KPIT raises its constant currency revenue growth outlook for FY24 to over 37% 

KPIT Technologies, a software-providing service to the automotive and mobility ecosystem for making software-defined vehicles, recorded a 68.7% year-on-year net profit during Q2 FY24 to Rs 1409 million over a similar period last year. The company’s revenues, on the other hand, jumped to Rs 11991.57 million during Q2 FY24, translating to 54.2% year-on-year over a similar period last year.

KPIT’s top leadership attributed the spike to broad-based growth across practices and verticals, including strategic accounts, passenger car verticals, electric powertrains, autonomous driving, and digitally connected solutions practices.

The company’s total contract value (TCV)  of new engagements during the reported quarter stood at Rs 156 crore. 

Kishor Patil, Co-founder, CEO, and MD of KPIT, said,” Our medium-term business fundamentals and growth drivers remain unchanged. While the geopolitical situation and economic uncertainty across geographies are leading to a softer macro environment, we keep a watchful eye on the impact on our clients and their business priorities.”

“Our clients remain committed to making investments in newer, relevant technologies.

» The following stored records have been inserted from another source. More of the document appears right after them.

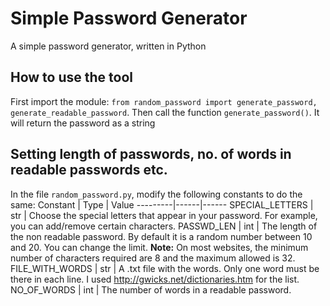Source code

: # Simple Password Generator
A simple password generator, written in Python
## How to use the tool
First import the module: `from random_password import generate_password, generate_readable_password`. Then call the function `generate_password()`. It will return the password as a string
## Setting length of passwords, no. of words in readable passwords etc.
In the file `random_password.py`, modify the following constants to do the same:
Constant | Type | Value
---------|------|------
SPECIAL_LETTERS | str | Choose the special letters that appear in your password. For example, you can add/remove certain characters.
PASSWD_LEN | int | The length of the non readable password. By default it is a random number between 10 and 20. You can change the limit. **Note:** On most websites, the minimum number of characters required are 8 and the maximum allowed is 32.
FILE_WITH_WORDS | str | A .txt file with the words. Only one word must be there in each line. I used http://gwicks.net/dictionaries.htm for the list.
NO_OF_WORDS | int | The number of words in a readable password.
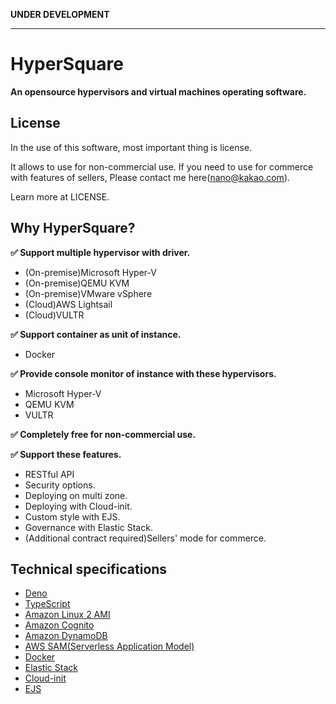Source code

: **UNDER DEVELOPMENT**

----

# HyperSquare
**An opensource hypervisors and virtual machines operating software.**

## License
In the use of this software, most important thing is license.

It allows to use for non-commercial use. If you need to use for commerce with features of sellers, Please contact me here(nano@kakao.com).

Learn more at LICENSE.

## Why HyperSquare?
**✅ Support multiple hypervisor with driver.**
- (On-premise)Microsoft Hyper-V
- (On-premise)QEMU KVM
- (On-premise)VMware vSphere
- (Cloud)AWS Lightsail
- (Cloud)VULTR

**✅ Support container as unit of instance.**
- Docker

**✅ Provide console monitor of instance with these hypervisors.**
- Microsoft Hyper-V
- QEMU KVM
- VULTR

**✅ Completely free for non-commercial use.**

**✅ Support these features.**
- RESTful API
- Security options.
- Deploying on multi zone.
- Deploying with Cloud-init.
- Custom style with EJS.
- Governance with Elastic Stack.
- (Additional contract required)Sellers' mode for commerce.

## Technical specifications
- [Deno](https://deno.land)
- [TypeScript](https://www.typescriptlang.org)
- [Amazon Linux 2 AMI](https://aws.amazon.com/amazon-linux-2)
- [Amazon Cognito](https://aws.amazon.com/cognito)
- [Amazon DynamoDB](https://aws.amazon.com/dynamodb)
- [AWS SAM(Serverless Application Model)](https://aws.amazon.com/serverless/sam)
- [Docker](https://www.docker.com)
- [Elastic Stack](https://www.elastic.co/elastic-stack)
- [Cloud-init](https://cloudinit.readthedocs.io)
- [EJS](https://ejs.co)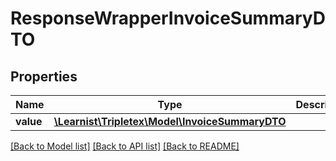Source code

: # ResponseWrapperInvoiceSummaryDTO

## Properties
Name | Type | Description | Notes
------------ | ------------- | ------------- | -------------
**value** | [**\Learnist\Tripletex\Model\InvoiceSummaryDTO**](InvoiceSummaryDTO.md) |  | [optional] 

[[Back to Model list]](../../README.md#documentation-for-models) [[Back to API list]](../../README.md#documentation-for-api-endpoints) [[Back to README]](../../README.md)

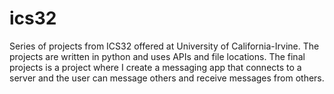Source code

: # ics32

Series of projects from ICS32 offered at University of California-Irvine. The projects are written in python and uses APIs and file locations. The final projects
is a project where I create a messaging app that connects to a server and the user can message others and receive messages from others.
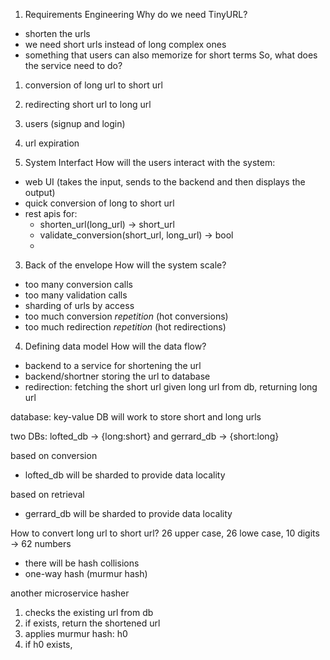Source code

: 1. Requirements Engineering
Why do we need TinyURL?
- shorten the urls
- we need short urls instead of long complex ones
- something that users can also memorize for short terms
So, what does the service need to do?
1. conversion of long url to short url
2. redirecting short url to long url
3. users (signup and login)
4. url expiration

2. System Interfact
How will the users interact with the system:
- web UI (takes the input, sends to the backend and then displays the output)
- quick conversion of long to short url
- rest apis for:
    - shorten_url(long_url) -> short_url
    - validate_conversion(short_url, long_url) -> bool
    - 

3. Back of the envelope
How will the system scale?
- too many conversion calls
- too many validation calls
- sharding of urls by access
- too much conversion *repetition* (hot conversions)
- too much redirection *repetition* (hot redirections)

4. Defining data model
How will the data flow?
- backend to a service for shortening the url
- backend/shortner storing the url to database
- redirection: fetching the short url given long url from db, returning long url

database: 
key-value DB will work to store short and long urls

two DBs: lofted_db -> {long:short} and gerrard_db -> {short:long}

based on conversion
- lofted_db will be sharded to provide data locality

based on retrieval
- gerrard_db will be sharded to provide data locality

How to convert long url to short url?
26 upper case, 26 lowe case, 10 digits -> 62 numbers
- there will be hash collisions
- one-way hash (murmur hash)


another microservice
hasher
1. checks the existing url from db
2. if exists, return the shortened url
3. applies murmur hash: h0
4. if h0 exists,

Basis our performance so far and near-term visibility, we raise our constant currency revenue growth outlook for FY24 to more than 37% growth and increase our EBITDA margin outlook to over 20%”.

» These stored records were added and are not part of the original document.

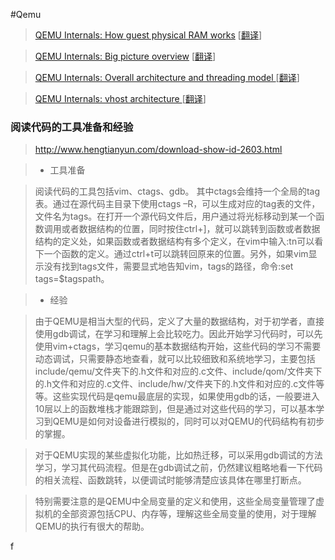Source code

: #Qemu

> [QEMU Internals: How guest physical RAM works](http://blog.vmsplice.net/2016/01/qemu-internals-how-guest-physical-ram.html) [[翻译](https://www.ibm.com/developerworks/community/blogs/5144904d-5d75-45ed-9d2b-cf1754ee936a/entry/20160921?lang=zh)]

> [QEMU Internals: Big picture overview](http://blog.vmsplice.net/2011/03/qemu-internals-big-picture-overview.html) [[翻译](https://www.ibm.com/developerworks/community/blogs/5144904d-5d75-45ed-9d2b-cf1754ee936a/entry/20160805?lang=zh)]

> [QEMU Internals: Overall architecture and threading model
](http://blog.vmsplice.net/2011/03/qemu-internals-overall-architecture-and.html) [[翻译](https://www.ibm.com/developerworks/community/blogs/5144904d-5d75-45ed-9d2b-cf1754ee936a/entry/20161222?lang=en)]

> [QEMU Internals: vhost architecture
](http://blog.vmsplice.net/2011/09/qemu-internals-vhost-architecture.html) [[翻译](http://www.cnblogs.com/scottieyuyang/p/6050798.html)]

### 阅读代码的工具准备和经验
> http://www.hengtianyun.com/download-show-id-2603.html 

> * 工具准备

> 阅读代码的工具包括vim、ctags、gdb。
其中ctags会维持一个全局的tag表。通过在源代码主目录下使用ctags –R，可以生成对应的tag表的文件，文件名为tags。在打开一个源代码文件后，用户通过将光标移动到某一个函数调用或者数据结构的位置，同时按住ctrl+]，就可以跳转到函数或者数据结构的定义处，如果函数或者数据结构有多个定义，在vim中输入:tn可以看下一个函数的定义。通过ctrl+t可以跳转回原来的位置。另外，如果vim显示没有找到tags文件，需要显式地告知vim，tags的路径，命令:set tags=$tagspath。

> * 经验

>由于QEMU是相当大型的代码，定义了大量的数据结构，对于初学者，直接使用gdb调试，在学习和理解上会比较吃力。因此开始学习代码时，可以先使用vim+ctags，学习qemu的基本数据结构开始，这些代码的学习不需要动态调试，只需要静态地查看，就可以比较细致和系统地学习，主要包括include/qemu/文件夹下的.h文件和对应的.c文件、include/qom/文件夹下的.h文件和对应的.c文件、include/hw/文件夹下的.h文件和对应的.c文件等等。这些实现代码是qemu最底层的实现，如果使用gdb的话，一般要进入10层以上的函数堆栈才能跟踪到，但是通过对这些代码的学习，可以基本学习到QEMU是如何对设备进行模拟的，同时可以对QEMU的代码结构有初步的掌握。

>对于QEMU实现的某些虚拟化功能，比如热迁移，可以采用gdb调试的方法学习，学习其代码流程。但是在gdb调试之前，仍然建议粗略地看一下代码的相关流程、函数跳转，以便调试时能够清楚应该具体在哪里打断点。

>特别需要注意的是QEMU中全局变量的定义和使用，这些全局变量管理了虚拟机的全部资源包括CPU、内存等，理解这些全局变量的使用，对于理解QEMU的执行有很大的帮助。


f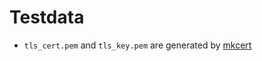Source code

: # Testdata

- `tls_cert.pem` and `tls_key.pem` are generated by [mkcert](https://github.com/FiloSottile/mkcert)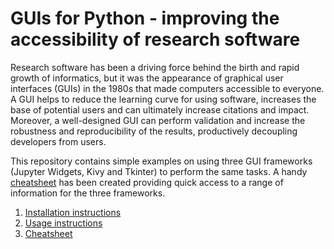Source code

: # GUIs for Python - improving the accessibility of research software 
 
Research software has been a driving force behind the birth and rapid growth of informatics, but it was the appearance of graphical user interfaces (GUIs) in the 1980s that made computers accessible to everyone. A GUI helps to reduce the learning curve for using software, increases the base of potential users and can ultimately increase citations and impact. Moreover, a well-designed GUI can perform validation and increase the robustness and reproducibility of the results, productively decoupling developers from users. 
 
This repository contains simple examples on using three GUI frameworks (Jupyter Widgets, Kivy and Tkinter) to perform the same tasks. A handy [cheatsheet](docs/cheatsheet.md) has been created providing quick access to a range of information for the three frameworks. 

1. [Installation instructions](docs/installation.md)
1. [Usage instructions](docs/usage.md)
1. [Cheatsheet](docs/cheatsheet.md)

In industry parlance, constant currency growth in a profit and loss account refers to the growth in revenue or earnings when adjusted for currency fluctuations. CC stands for “constant currency,” and it is used to measure the underlying growth of a company’s financial performance without the impact of exchange rate changes. This is particularly relevant for multinational companies that operate in different countries and report their financial results in different currencies.

Sachin Tikekar, President and Joint Managing Director, KPIT, said,” We will sharpen our focus further on commercial vehicles in the near term”.